Version 2.3
===========

-  fscrawler comes with new mapping for folders. The change is really
   tiny so you can skip this step if you wish. We basically removed
   ``name`` field in the folder mapping as it was unused.

-  The way FSCrawler computes now ``path.virtual`` for docs has changed.
   It now includes the filename. Instead of ``/path/to`` you will now
   get ``/path/to/file.txt``.

-  The way FSCrawler computes now ``virtual`` for folders is now
   consistent with what you can see for folders.

-  ``path.encoded`` in documents and ``encoded`` in folders have been
   removed as not needed by FSCrawler after all.

-  :ref:`ocr_integration` is now properly activated for PDF documents.
   This can be time, cpu and memory consuming though. You can disable
   explicitly it by setting ``fs.pdf_ocr`` to ``false``.

-  All dates are now indexed in elasticsearch in UTC instead of without
   any time zone. For example, we were indexing previously a date like
   ``2017-05-19T13:24:47.000``. Which was producing bad results when you
   were located in a time zone other than UTC. It’s now indexed as
   ``2017-05-19T13:24:47.000+0000``.

-  In order to be compatible with the coming 6.0 elasticsearch version,
   we need to get rid of types as only one type per index is still
   supported. Which means that we now create index named ``job_name``
   and ``job_name_folder`` instead of one index ``job_name`` with two
   types ``doc`` and ``folder``. If you are upgrading from FSCrawler
   2.2, it requires that you reindex your existing data either by
   deleting the old index and running again FSCrawler or by using the
   `reindex
   API <https://www.elastic.co/guide/en/elasticsearch/reference/current/docs-reindex.html>`__
   as follows:

::

   # Create folder index job_name_folder based on existing folder data
   POST _reindex
   {
     "source": {
       "index": "job_name",
       "type": "folder"
     },
     "dest": {
       "index": "job_name_folder"
     }
   }
   # Remove old folder data from job_name index
   POST job_name/folder/_delete_by_query
   {
     "query": {
       "match_all": {}
     }
   }

Note that you will need first to create the right settings and mappings
so you can then run the reindex job. You can do that by launching
``bin/fscrawler job_name --loop 0``.

Better, you can run ``bin/fscrawler job_name --upgrade`` and let
FSCrawler do all that for you. Note that this can take a loooong time.
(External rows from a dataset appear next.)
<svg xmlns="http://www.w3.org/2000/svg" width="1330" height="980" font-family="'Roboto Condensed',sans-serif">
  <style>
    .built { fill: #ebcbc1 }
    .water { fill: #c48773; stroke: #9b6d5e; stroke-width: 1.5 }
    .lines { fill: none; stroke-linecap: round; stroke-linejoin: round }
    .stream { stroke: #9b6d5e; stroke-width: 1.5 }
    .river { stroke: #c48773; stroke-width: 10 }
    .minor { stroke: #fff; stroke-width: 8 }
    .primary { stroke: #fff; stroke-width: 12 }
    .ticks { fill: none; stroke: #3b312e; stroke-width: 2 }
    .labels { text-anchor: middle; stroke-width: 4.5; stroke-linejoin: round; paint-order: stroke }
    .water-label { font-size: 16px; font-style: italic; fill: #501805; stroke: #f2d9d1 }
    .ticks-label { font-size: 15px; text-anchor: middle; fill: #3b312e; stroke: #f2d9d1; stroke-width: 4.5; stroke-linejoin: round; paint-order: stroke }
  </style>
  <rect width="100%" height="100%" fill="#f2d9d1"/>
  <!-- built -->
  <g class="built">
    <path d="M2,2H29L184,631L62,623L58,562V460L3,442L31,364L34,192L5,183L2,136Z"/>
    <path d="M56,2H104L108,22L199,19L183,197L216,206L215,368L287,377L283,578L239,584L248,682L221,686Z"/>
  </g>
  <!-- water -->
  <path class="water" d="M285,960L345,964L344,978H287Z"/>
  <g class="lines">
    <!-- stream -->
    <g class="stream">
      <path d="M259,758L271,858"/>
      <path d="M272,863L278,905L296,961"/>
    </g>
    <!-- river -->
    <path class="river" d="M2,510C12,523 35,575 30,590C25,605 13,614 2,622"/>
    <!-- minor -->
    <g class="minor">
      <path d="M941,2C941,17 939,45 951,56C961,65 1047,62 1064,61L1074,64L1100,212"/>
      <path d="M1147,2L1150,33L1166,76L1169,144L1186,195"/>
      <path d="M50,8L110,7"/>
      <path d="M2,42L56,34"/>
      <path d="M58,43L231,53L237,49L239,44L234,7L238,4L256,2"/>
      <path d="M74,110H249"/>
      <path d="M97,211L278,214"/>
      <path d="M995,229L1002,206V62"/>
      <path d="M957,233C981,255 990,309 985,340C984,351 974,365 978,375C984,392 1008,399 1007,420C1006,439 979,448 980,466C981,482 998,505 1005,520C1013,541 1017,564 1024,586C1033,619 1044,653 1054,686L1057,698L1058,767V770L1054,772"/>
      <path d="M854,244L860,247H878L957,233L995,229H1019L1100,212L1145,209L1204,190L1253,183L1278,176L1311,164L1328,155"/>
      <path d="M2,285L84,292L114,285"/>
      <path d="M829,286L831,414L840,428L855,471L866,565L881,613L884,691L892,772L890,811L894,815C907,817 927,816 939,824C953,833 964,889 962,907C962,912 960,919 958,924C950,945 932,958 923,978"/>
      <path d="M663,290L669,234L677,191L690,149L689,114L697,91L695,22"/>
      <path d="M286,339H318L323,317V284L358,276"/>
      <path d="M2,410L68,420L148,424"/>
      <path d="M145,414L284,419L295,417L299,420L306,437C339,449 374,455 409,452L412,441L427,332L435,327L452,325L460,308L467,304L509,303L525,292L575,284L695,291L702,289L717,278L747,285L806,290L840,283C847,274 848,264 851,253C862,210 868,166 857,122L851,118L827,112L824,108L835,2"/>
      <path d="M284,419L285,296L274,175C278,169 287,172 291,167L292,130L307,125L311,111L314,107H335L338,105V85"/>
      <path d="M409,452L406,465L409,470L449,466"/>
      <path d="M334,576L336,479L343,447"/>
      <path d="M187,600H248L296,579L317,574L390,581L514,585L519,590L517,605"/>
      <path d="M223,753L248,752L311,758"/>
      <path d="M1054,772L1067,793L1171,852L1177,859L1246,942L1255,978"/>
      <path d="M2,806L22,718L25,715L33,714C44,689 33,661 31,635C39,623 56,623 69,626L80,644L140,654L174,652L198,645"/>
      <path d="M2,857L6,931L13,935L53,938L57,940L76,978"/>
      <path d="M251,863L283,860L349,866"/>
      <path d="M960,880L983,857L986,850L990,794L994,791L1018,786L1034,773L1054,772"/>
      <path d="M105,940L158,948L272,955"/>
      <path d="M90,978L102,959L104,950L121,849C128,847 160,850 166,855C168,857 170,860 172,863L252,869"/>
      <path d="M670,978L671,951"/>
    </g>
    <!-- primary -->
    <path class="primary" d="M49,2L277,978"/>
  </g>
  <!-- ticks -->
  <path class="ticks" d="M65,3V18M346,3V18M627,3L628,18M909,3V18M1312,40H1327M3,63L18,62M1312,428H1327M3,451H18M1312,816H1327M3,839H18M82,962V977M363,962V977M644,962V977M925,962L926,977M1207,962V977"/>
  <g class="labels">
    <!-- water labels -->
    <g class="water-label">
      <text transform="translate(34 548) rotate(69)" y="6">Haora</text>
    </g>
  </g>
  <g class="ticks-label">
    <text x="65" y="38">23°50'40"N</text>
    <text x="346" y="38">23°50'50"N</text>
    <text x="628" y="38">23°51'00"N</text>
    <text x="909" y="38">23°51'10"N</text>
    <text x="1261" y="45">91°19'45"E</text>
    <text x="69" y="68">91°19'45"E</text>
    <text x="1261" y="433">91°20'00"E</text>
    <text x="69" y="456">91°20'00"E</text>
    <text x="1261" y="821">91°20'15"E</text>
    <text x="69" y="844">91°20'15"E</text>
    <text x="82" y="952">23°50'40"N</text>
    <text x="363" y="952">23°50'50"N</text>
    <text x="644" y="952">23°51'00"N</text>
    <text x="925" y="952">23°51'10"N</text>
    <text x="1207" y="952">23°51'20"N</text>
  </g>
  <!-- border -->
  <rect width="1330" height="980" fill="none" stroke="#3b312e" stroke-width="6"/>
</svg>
Also please be aware that some APIs used by the upgrade action are only
available from elasticsearch 2.3 (reindex) or elasticsearch 5.0 (delete
by query). If you are running an older version than 5.0 you need first
to upgrade elasticsearch.

This procedure only applies if you did not set previously
``elasticsearch.type`` setting (default value was ``doc``). If you did,
then you also need to reindex the existing documents to the default
``_doc`` type as per elasticsearch 6.x (or ``doc`` for 5.x series):

::

   # Copy old type doc to the default doc type
   POST _reindex
   {
     "source": {
       "index": "job_name",
       "type": "your_type_here"
     },
     "dest": {
       "index": "job_name",
       "type": "_doc"
     }
   }
   # Remove old type data from job_name index
   POST job_name/your_type_here/_delete_by_query
   {
     "query": {
       "match_all": {}
     }
   }

But note that this last step can take a very loooong time and will
generate a lot of IO on your disk. It might be easier in such case to
restart fscrawler from scratch.

-  As seen in the previous point, we now have 2 indices instead of a
   single one. Which means that ``elasticsearch.index`` setting has been
   split to ``elasticsearch.index`` and ``elasticsearch.index_folder``.
   By default, it’s set to the crawler name and the crawler name plus
   ``_folder``. Note that the ``upgrade`` feature performs that change
   for you.

-  fscrawler has removed now mapping files ``doc.json`` and
   ``folder.json``. Mapping for doc is merged within ``_settings.json``
   file and folder mapping is now part of ``_settings_folder.json``.
   Which means you can remove old files to avoid confusion. You can
   simply remove existing files in ``~/.fscrawler/_default`` before
   starting the new version so default files will be created again.